Archéologie : l’une des plus anciennes mosquées au monde découverte en Israël

Archéologie : l’une des plus anciennes mosquées au monde découverte en Israël
Les fondations de l'édifice ont été identifiées sous une autre mosquée du VIIIe siècle, construite au début de la période islamique ©Université hébraïque de Jérusalem

Les archéologues pensaient jusque-là avoir à faire à un marché byzantin converti plus tard en mosquée. Les vestiges mis au jour à Tibériade (Israël) sont en réalité ceux d'une mosquée érigée au VIIe siècle, sans doute l'une des plus anciennes découvertes à ce jour.

La mosquée aurait apparemment été construite aux alentours de 660-680 ap. J.-C., à peine une génération après la mort du prophète Mahomet. Érigée à Tibériade, près de la mer de Galilée, elle a pu être datée grâce à des morceaux de céramique et des pièces incrustées dans les fondations. Elle correspond à la période de l’occupation de la ville byzantine de Tibériade par les forces musulmanes, qui l’ont conquise en 635. D’après Katia Cytryn-Silverman, experte en archéologique islamique de l’Université hébraïque de Jérusalem et directrice des fouilles, il s’agirait d’un des plus anciens lieux de culte islamiques connus.

Les débuts de l’Islam

Le site d’Al-Juma, situé dans le Nord de Tibériade, est exploré depuis les années 1950. Il y a onze ans, les archéologues y ont mis au jour les vestiges d’une mosquée du VIIIe siècle, érigée sous la dynastie des Omeyyades (650-750 après J.-C.). Des fondations, découvertes alors dans les couches plus anciennes du site, avaient été attribuées à un ancien marché byzantin qui aurait donc été transformé en lieu de culte. Les dernières études menées par une équipe de l’Université hébraïque de Jérusalem ont permis d’établir qu’il s’agissait en réalité de vestiges d’une mosquée antérieure, construite probablement une cinquantaine d’années auparavant.

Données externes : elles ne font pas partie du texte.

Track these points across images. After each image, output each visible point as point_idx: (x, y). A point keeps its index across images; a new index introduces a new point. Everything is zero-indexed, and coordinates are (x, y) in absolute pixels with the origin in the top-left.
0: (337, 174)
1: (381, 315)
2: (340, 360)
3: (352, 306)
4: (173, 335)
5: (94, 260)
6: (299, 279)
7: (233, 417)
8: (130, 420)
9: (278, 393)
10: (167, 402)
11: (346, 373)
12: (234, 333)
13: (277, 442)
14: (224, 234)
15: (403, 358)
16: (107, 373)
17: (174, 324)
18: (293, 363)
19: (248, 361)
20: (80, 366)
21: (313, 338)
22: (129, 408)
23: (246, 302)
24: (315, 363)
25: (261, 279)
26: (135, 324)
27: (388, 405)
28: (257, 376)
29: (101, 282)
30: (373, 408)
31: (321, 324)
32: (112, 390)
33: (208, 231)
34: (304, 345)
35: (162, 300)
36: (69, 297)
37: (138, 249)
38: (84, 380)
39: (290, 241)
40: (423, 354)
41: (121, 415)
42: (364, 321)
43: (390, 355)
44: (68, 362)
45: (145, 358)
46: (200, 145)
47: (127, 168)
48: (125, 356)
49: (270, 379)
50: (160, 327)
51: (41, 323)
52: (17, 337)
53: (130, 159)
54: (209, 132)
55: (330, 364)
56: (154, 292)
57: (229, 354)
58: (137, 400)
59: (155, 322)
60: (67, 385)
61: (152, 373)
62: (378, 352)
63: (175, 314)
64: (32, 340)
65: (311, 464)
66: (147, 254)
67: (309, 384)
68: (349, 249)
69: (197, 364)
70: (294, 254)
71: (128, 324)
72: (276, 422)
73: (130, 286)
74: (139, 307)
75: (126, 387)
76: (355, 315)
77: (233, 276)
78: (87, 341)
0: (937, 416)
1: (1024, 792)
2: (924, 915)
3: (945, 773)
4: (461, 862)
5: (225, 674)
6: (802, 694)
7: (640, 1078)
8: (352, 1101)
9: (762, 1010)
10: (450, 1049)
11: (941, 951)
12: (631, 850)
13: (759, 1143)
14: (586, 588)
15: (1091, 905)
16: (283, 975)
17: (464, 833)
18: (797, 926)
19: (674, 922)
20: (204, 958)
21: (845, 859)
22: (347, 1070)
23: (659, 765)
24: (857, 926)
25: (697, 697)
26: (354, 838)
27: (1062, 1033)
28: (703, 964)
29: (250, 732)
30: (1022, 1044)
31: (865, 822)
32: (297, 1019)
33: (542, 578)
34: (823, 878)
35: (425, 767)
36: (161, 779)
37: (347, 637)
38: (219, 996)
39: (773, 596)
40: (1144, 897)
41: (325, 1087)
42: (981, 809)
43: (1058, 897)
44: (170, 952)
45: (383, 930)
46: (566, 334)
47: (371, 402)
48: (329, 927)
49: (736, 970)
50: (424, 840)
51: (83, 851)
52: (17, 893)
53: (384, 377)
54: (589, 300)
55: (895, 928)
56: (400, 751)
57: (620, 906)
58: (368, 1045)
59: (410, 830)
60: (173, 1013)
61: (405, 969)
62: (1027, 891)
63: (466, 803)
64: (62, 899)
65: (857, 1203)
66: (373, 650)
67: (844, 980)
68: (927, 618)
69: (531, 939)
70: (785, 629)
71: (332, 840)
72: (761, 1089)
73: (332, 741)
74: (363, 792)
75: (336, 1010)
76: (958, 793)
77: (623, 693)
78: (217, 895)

Cette découverte va permettre d’approfondir nos connaissances actuelles sur les débuts de l’Islam et ses premiers lieux de culte. En effet, la plupart des mosquées, comme celles de Médine, de Damas ou la mosquée Al-Aqsa de Jérusalem, sont aujourd’hui des lieux de pèlerinage, ou de culte, très fréquentés qu’il est impossible de transformer en chantiers archéologiques, contrairement au site de Tibériade. L’étude de ces vestiges va notamment apporter un nouvel éclairage sur la question de l’orientation des mosquées, traditionnellement tournées en direction de la Mecque. Les archéologues ne s’accordent, en effet, toujours pas sur la date à partir de laquelle ceci est devenu la norme pour les lieux de culte musulmans. L’étude des fondations de la première mosquée de Tibériade et des vestiges de celle, plus monumentale, qui l’a remplacée 50 ans plus tard, va également permettre de mesurer l’ampleur des transformations architecturales et des évolutions cultuelles sous-jacentes. Interrompues à cause des restrictions sanitaires, les fouilles du site devraient reprendre dans le courant du mois de février.

Tibériade et l’âge d’or de la cohabitation

L’identification de cet ancien lieu de culte permet également de documenter l’histoire de la ville de Tibériade. Les premières études révèlent que la mosquée s’insérait dans un tissu de résidences secondaires construites à l’époque des premiers califes. Fondée en 26 ap. J.-C., par Hérode Antipas, qui administre la région pour le compte de l’Empire romain, la ville est nommée d’après l’empereur romain Tibère. Elle tombe aux mains des musulmans en 635, sans que ces derniers n’aient apparemment cherché à imposer l’Islam dans la cité. En effet, les archéologues ont observé une certaine réserve architecturale qui montre une volonté de s’insérer dans le maillage religieux diversifié de la ville. « Ils ne détruisaient pas les lieux de culte des autres, ils s’inséraient au contraire dans les sociétés dont ils prenaient le contrôle », explique Katia Cytryn-Silverman.

La ville avait en effet été un épicentre du développement du judaïsme au cours des cinq siècles précédant la conquête par les musulmans. Des lieux de culte chrétiens parsemaient également la côte de la mer de Galilée, où elle se trouve. Cela prouve que, contrairement à ce que pensaient les chercheurs jusque-là, les musulmans n’ont pas semé le chaos en détruisant Tibériade lorsqu’ils se sont emparés de la ville, bien au contraire. Katia  Cytryn-Silverman parle même d’un « âge d’or de la cohabitation » après la conquête.